Стивен Кери переводит взгляд с него на меня. У нас нет мест, говорит он, и закрывает дверь.

Папа все еще держит меня за руку и жмет ее так, что мне больно, и я едва не кричу. Домой мы возвращаемся молча. Папа снимает кепку, садится у огня и зажигает сигарету «Вудбайн». Мама тоже курит. Ну, говорит она, он будет министрантом?

У них нет мест.

А. Мама затягивается сигаретой. Я тебе скажу, как это называется, говорит она. Классовая система. Им не хочется, чтобы у алтаря стояли мальчики из переулков. Им не нужны такие, у которых коленки в болячках и волосы торчком. О нет, им подавай миленьких мальчиков с маслом на волосах и в новых ботинках, чьи отцы ходят на работу в костюмах и галстуках. Вот как это называется - и как не потерять веру, когда кругом такой снобизм.

Och, aye.

Och, aye – ну тебя в задницу. Только и слышишь от тебя. Ты мог бы пойти к священнику и сказать ему, что у твоего сына голова забита латынью, и спросить, почему его не берут в министранты, и на что ему теперь вся эта латынь?

Och, может он вырастет и станет священником.

Можно мне на улицу поиграть? – спрашиваю я у папы. Да, говорит он, иди на улицу, поиграй.

Да, иди куда хочешь, говорит мама.

VI

В четвертом классе у нас преподает мистер О’Нил. Мы зовем его Дотти, потому что роста он крошечного . В кабинете мистера О'Нила есть помост, на который он становится, возвышаясь над нами, грозно потрясает ясеневой тростью и у всех на виду чистит яблоко. В первый учебный день сентября он пишет на доске три слова, которые остаются там на весь год: «Эвклид», «геометрия», «идиот». Кто при нем помянет эти слова всуе, говорит он, тот останется на всю жизнь одноруким калекой. Всякий, кто не знает теорем Эвклида, говорит он, – идиот. Итак, повторяем за мной: кто не знает теорем Эвклида – идиот. Но мы, разумеется, и так знаем, кто такой «идиот», потому что преподаватель без конца именует нас этим словом.
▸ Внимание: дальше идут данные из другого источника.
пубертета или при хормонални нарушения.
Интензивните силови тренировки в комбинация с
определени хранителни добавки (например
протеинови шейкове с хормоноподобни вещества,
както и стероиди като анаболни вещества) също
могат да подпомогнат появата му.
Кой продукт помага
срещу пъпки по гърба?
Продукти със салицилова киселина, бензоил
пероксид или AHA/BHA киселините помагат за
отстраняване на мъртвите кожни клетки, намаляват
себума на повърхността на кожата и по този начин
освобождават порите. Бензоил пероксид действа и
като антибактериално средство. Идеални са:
Брендан Куигли поднимает руку. Сэр, а что такое «теорема» и «Эвклид»?

Мы думаем: вот сейчас Дотти набросится на Брендана, как все учителя, когда их о чем-то спрашивают, - но он только смотрит на Брендана и таинственно улыбается. Так, вижу, кое у кого не один, а целых два вопроса. Как тебя зовут?

Брендан Куигли, сэр.

Этот мальчик далеко пойдет. Куда, ребятки, он пойдет?

Далеко, сэр.

Воистину, далеко пойдет. У юноши, которого волнует гармония, красота и изящество Эвклида, только одна дорога – ввысь. Какая у него дорога, ребятки, и лишь одна, а?